Source records:
────────
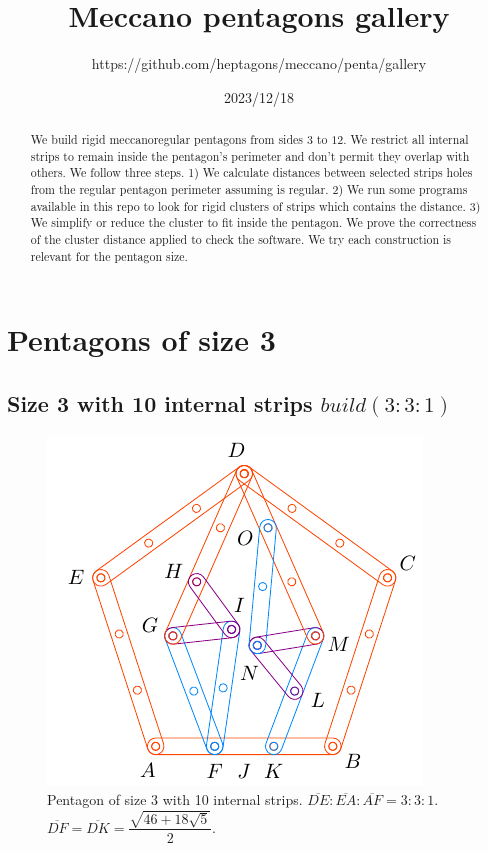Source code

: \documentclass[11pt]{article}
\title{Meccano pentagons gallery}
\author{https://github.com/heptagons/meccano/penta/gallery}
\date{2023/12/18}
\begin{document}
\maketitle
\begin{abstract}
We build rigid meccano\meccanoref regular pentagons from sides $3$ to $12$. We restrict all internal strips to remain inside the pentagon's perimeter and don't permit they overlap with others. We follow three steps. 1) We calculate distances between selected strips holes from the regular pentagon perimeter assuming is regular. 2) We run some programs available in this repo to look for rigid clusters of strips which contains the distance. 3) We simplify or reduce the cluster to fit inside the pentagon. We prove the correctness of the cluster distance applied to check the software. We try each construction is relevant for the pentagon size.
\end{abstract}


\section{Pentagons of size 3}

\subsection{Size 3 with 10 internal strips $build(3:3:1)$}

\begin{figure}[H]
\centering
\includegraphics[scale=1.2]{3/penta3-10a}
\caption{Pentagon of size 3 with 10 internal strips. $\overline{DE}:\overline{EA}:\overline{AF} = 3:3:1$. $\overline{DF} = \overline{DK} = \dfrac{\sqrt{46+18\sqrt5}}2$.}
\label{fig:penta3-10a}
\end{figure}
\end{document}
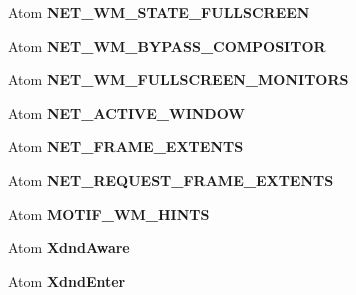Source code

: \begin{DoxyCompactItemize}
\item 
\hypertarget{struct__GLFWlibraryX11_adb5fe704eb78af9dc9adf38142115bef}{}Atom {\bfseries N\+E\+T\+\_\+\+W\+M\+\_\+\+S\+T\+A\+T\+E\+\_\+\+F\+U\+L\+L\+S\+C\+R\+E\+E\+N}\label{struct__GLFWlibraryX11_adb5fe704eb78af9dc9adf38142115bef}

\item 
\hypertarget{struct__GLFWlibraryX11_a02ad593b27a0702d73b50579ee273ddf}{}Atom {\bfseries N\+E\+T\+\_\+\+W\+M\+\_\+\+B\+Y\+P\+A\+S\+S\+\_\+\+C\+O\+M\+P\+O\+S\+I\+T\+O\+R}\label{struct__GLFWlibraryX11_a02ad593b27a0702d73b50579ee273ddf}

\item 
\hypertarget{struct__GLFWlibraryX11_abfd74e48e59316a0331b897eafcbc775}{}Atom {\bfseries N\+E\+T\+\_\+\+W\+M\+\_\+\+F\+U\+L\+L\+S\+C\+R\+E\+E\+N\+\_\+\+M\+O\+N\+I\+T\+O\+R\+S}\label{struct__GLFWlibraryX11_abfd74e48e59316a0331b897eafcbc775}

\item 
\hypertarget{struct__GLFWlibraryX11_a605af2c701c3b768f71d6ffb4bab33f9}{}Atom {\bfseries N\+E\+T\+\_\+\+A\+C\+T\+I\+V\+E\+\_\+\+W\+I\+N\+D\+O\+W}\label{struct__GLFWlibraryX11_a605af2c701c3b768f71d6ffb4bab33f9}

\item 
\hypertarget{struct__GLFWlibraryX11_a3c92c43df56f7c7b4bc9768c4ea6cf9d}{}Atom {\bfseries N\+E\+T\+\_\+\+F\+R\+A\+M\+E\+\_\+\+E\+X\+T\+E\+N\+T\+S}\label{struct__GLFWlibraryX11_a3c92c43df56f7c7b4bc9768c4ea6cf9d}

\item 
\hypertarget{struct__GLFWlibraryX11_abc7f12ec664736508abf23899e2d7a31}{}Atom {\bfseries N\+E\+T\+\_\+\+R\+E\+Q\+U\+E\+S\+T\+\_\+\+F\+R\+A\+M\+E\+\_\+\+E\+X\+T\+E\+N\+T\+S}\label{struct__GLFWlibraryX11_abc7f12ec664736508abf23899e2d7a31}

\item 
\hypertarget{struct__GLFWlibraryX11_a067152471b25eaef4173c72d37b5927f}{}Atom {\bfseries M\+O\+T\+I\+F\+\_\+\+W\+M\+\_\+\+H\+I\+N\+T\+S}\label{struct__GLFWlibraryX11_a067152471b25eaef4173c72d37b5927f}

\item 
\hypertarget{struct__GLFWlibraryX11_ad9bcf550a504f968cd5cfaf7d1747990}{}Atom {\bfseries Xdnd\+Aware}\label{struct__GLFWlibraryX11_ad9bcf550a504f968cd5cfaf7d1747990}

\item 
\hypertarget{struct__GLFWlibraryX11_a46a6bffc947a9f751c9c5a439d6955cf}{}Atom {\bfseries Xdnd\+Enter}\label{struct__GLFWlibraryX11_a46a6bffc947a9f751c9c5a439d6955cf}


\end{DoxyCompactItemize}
────────
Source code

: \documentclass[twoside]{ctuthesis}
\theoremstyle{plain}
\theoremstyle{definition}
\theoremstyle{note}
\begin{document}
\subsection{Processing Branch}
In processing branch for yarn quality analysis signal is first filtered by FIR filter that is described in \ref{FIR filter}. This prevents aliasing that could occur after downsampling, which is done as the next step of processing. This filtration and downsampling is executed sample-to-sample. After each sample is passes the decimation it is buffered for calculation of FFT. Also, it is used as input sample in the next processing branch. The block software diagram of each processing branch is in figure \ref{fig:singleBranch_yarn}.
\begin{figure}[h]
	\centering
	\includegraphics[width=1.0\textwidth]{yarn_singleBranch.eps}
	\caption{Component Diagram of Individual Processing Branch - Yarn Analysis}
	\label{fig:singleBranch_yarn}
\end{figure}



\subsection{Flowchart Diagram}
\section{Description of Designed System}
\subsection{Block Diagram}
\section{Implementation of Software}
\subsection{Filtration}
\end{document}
────────
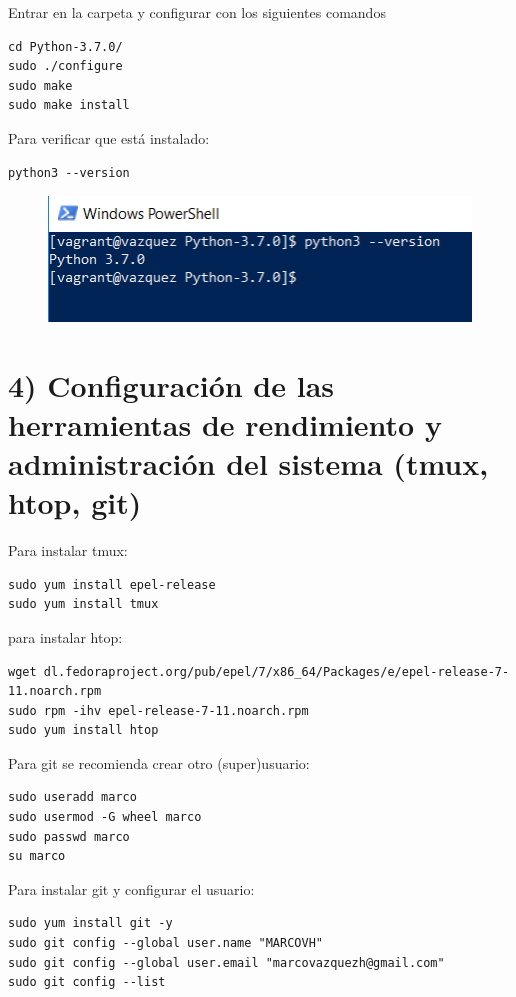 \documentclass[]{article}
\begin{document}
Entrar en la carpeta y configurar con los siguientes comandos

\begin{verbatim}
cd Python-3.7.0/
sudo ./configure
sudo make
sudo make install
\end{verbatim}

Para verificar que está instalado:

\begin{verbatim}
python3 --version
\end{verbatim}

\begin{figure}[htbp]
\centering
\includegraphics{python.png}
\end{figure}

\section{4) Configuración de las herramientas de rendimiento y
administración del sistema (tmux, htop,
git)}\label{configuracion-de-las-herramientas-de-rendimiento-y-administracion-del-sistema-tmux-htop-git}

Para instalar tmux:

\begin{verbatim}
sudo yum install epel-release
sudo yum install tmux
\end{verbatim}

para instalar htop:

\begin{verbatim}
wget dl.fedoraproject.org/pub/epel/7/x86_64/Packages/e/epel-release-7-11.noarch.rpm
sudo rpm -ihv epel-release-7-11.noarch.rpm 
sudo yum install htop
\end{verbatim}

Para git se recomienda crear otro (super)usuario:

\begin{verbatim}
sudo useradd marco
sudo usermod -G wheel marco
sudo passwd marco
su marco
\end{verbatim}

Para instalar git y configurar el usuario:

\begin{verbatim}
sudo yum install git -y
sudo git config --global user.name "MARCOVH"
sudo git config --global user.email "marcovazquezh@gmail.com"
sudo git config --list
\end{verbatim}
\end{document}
────────
▶ [What the exercise asks] The expected answer is every line in the data above that carries the string "caption".

▶ [Solution to the problem]
\caption{Pentagon of size 3 with 10 internal strips. $\overline{DE}:\overline{EA}:\overline{AF} = 3:3:1$. $\overline{DF} = \overline{DK} = \dfrac{\sqrt{46+18\sqrt5}}2$.}
	\caption{Component Diagram of Individual Processing Branch - Yarn Analysis}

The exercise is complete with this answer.